**** Records to use ****
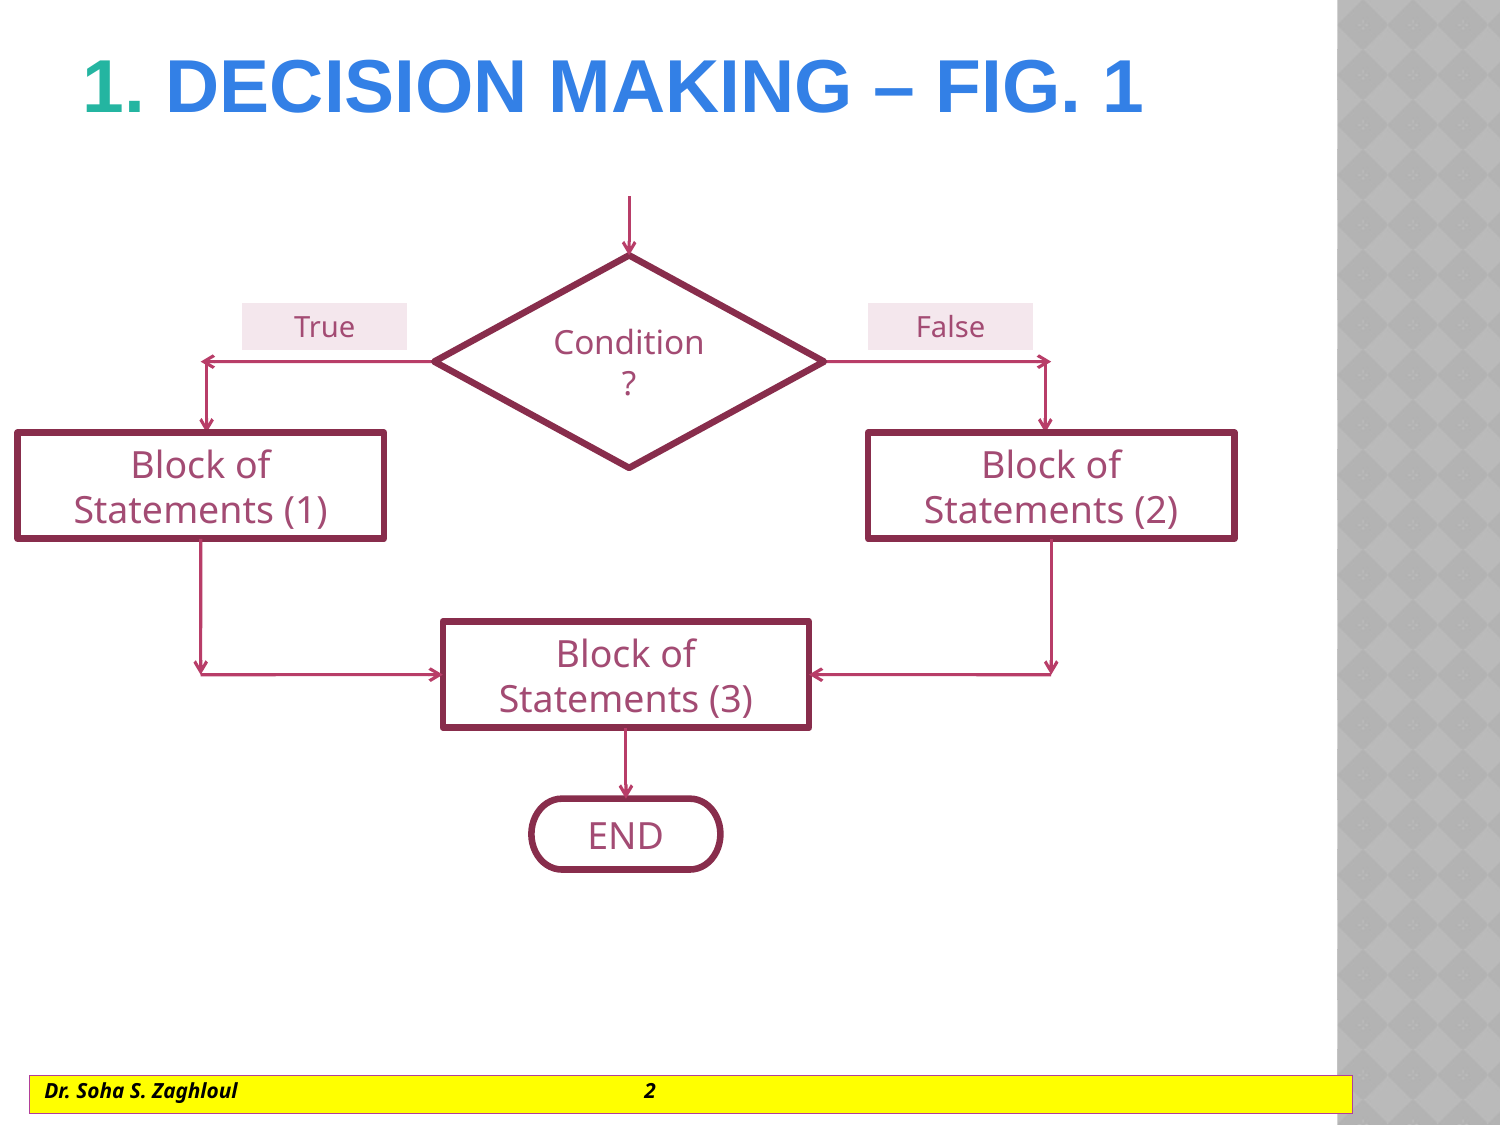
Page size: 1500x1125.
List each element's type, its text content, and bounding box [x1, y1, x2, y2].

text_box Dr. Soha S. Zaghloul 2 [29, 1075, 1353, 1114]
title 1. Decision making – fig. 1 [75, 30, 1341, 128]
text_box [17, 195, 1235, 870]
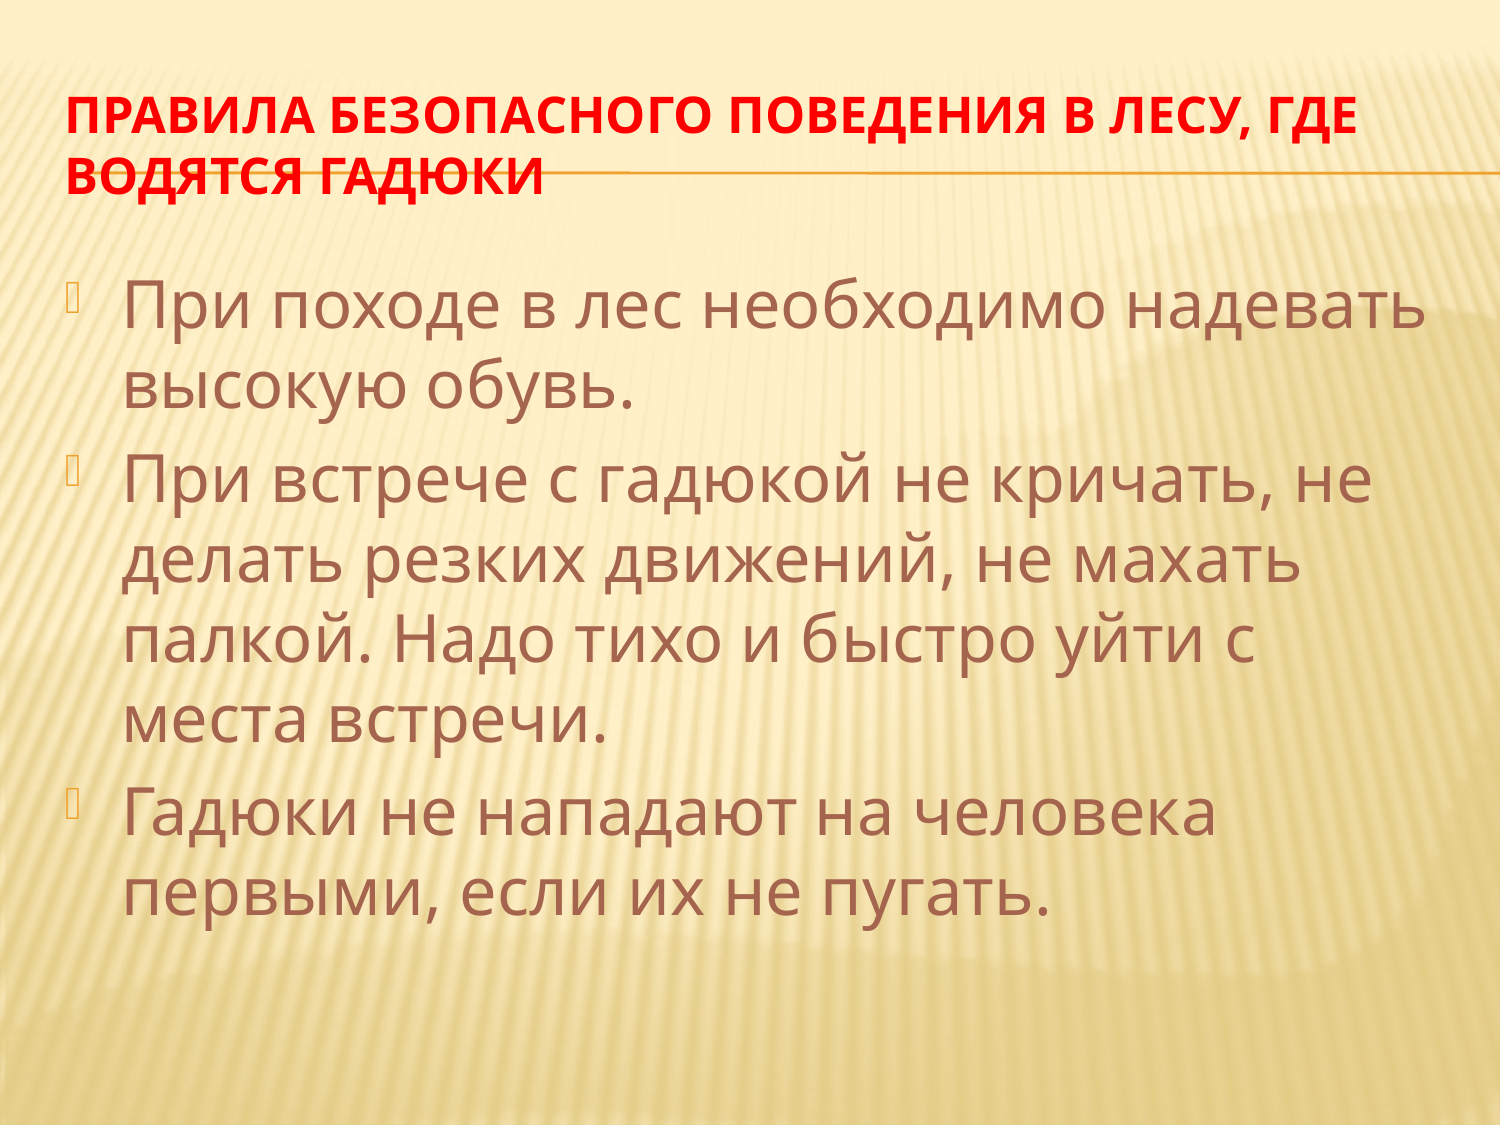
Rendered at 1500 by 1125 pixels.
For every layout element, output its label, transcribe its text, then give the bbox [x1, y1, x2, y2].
****
What you should do
The answer must be the entries above, printed exactly, with no pictures.

Result of the exercise
Page size: 1500x1125.
List each element's type, its text content, and bounding box [x1, y1, x2, y2].

text_box Dr. Soha S. Zaghloul 2 [29, 1075, 1353, 1114]
title 1. Decision making – fig. 1 [75, 30, 1341, 128]
text_box [17, 195, 1235, 870]
Rendered at 1500 by 1125 pixels.
For every layout element, output its label, transcribe its text, then give the bbox [x1, y1, x2, y2].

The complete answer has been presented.